═══ PROVIDED ENTRIES
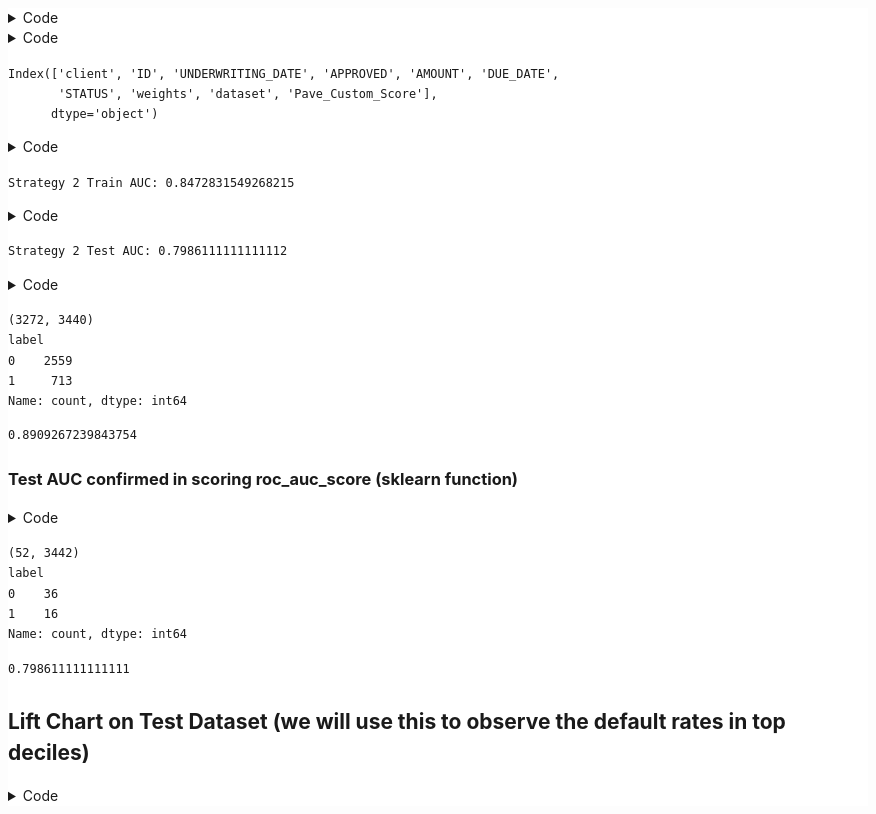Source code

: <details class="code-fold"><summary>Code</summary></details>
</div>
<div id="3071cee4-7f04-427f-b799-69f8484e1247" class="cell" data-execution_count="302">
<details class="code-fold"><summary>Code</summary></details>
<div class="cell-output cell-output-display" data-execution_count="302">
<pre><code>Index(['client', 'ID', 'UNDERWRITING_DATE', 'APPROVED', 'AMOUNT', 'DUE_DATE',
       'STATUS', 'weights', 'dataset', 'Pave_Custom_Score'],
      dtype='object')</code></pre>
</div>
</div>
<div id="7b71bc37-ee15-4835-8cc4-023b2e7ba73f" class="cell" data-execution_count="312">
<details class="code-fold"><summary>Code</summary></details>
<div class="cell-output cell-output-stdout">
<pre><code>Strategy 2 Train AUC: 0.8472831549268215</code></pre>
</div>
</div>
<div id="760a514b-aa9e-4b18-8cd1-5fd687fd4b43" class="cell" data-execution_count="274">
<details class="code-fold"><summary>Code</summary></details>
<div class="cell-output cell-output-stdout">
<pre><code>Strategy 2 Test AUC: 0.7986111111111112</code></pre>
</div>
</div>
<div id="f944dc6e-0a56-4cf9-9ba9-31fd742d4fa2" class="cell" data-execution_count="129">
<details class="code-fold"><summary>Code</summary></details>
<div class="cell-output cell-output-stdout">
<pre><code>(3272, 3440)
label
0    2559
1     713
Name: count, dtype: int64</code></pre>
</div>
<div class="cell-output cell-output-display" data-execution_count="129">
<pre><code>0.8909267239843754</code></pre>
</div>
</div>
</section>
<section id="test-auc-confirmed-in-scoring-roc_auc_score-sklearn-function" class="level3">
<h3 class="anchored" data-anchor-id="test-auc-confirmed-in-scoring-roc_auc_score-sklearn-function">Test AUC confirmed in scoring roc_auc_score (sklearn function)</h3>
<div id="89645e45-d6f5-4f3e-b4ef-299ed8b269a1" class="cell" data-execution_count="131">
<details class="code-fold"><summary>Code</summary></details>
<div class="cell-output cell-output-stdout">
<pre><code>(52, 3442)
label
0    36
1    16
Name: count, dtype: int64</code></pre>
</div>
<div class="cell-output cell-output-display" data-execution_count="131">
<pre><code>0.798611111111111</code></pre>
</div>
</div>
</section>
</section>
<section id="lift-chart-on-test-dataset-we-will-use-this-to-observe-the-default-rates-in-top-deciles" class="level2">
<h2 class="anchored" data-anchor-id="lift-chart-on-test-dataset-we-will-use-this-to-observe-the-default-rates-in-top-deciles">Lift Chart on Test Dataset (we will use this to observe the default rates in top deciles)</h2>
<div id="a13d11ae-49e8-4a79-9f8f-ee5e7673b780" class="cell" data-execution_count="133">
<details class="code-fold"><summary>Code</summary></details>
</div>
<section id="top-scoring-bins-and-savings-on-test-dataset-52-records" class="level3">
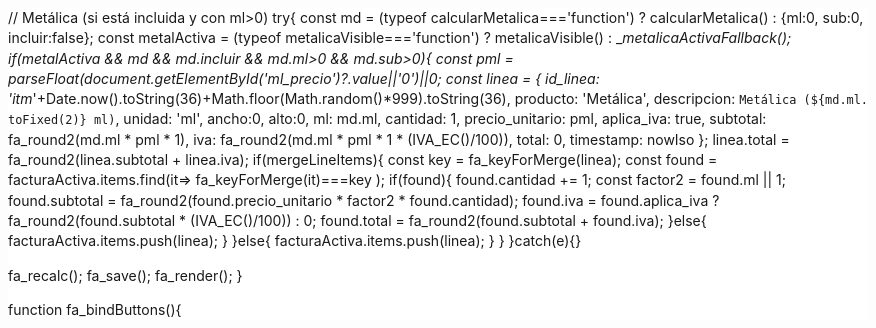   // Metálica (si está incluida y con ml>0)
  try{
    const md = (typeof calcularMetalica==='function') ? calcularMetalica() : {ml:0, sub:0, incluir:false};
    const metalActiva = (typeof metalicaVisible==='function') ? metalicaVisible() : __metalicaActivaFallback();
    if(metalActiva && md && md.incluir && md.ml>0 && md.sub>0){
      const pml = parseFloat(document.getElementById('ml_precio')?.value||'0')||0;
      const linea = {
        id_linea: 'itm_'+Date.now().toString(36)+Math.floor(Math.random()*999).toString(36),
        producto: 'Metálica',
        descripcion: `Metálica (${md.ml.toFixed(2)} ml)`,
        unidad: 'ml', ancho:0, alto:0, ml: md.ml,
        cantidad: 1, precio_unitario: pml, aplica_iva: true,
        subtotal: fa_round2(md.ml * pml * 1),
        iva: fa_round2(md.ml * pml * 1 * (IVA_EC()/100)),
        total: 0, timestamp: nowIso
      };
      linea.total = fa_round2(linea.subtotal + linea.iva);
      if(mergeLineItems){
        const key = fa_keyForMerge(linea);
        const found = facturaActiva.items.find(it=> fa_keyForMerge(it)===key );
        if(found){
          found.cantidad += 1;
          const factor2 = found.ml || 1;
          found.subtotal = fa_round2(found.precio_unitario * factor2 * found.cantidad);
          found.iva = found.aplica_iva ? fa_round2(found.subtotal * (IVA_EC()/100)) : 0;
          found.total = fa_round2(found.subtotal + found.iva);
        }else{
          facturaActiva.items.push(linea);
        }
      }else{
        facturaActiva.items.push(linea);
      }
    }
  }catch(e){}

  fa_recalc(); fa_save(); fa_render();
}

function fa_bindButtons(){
══════
═══ PROVIDED ENTRIES
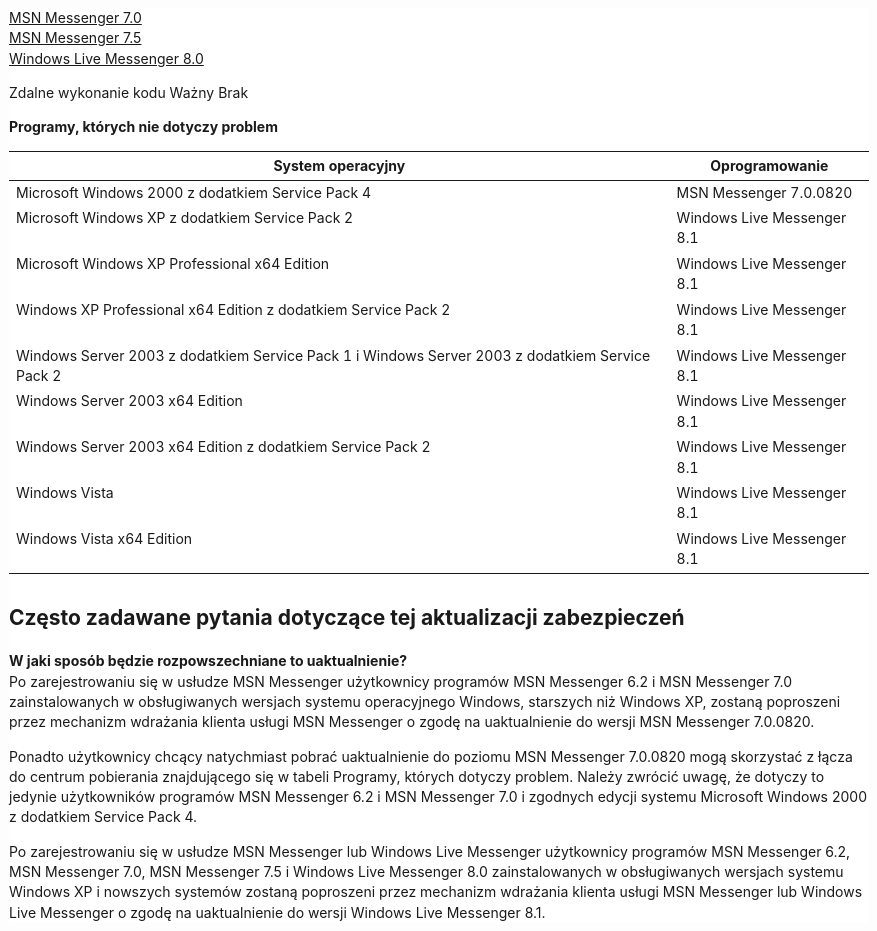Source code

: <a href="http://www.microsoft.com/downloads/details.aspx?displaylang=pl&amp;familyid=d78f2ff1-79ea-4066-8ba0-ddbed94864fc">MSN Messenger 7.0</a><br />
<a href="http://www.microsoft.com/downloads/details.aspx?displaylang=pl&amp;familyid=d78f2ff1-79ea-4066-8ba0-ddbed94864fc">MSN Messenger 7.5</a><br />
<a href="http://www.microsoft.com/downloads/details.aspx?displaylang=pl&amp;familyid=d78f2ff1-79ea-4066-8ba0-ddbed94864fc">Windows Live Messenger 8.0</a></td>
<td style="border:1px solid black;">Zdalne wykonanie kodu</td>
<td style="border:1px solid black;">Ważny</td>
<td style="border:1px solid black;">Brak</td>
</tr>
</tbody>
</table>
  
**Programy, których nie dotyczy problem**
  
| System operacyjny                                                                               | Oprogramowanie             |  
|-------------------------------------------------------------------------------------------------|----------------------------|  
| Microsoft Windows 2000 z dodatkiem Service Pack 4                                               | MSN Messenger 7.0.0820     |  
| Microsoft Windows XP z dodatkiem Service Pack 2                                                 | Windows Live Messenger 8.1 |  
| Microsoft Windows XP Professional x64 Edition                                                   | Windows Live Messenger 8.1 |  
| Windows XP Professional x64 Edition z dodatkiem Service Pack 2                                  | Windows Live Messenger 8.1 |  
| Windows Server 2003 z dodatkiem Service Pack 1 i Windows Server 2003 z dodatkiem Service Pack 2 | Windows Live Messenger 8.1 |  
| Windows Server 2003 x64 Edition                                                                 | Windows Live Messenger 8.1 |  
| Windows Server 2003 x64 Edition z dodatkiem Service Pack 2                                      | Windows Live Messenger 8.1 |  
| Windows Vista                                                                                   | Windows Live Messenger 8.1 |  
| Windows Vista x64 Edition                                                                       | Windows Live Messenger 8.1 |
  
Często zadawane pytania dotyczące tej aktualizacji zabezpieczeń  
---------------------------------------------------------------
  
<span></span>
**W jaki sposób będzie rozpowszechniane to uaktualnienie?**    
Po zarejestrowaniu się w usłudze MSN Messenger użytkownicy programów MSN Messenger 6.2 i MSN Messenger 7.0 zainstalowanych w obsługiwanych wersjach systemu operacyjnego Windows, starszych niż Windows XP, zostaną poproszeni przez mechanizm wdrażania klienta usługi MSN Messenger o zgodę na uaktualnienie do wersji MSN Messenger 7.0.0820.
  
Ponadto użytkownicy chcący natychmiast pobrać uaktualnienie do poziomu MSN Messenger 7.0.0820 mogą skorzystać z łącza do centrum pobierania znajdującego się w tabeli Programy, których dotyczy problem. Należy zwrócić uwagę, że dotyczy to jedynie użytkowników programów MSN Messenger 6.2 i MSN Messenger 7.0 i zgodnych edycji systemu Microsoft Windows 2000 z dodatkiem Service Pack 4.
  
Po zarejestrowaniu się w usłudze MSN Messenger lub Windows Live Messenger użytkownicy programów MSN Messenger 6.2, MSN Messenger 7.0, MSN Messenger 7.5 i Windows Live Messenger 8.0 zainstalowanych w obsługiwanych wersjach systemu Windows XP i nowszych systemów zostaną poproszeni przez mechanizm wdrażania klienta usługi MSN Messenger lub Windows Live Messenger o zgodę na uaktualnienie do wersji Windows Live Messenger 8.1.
══════
EXERCISE PROMPT: Of the lines above, extract only those from the line with "2003 x64 Edition z" to the line with "Często zadawane pytania", both included, exactly as written.

RESULT FOR THIS TASK:
| Windows Server 2003 x64 Edition z dodatkiem Service Pack 2                                      | Windows Live Messenger 8.1 |  
| Windows Vista                                                                                   | Windows Live Messenger 8.1 |  
| Windows Vista x64 Edition                                                                       | Windows Live Messenger 8.1 |
  
Często zadawane pytania dotyczące tej aktualizacji zabezpieczeń  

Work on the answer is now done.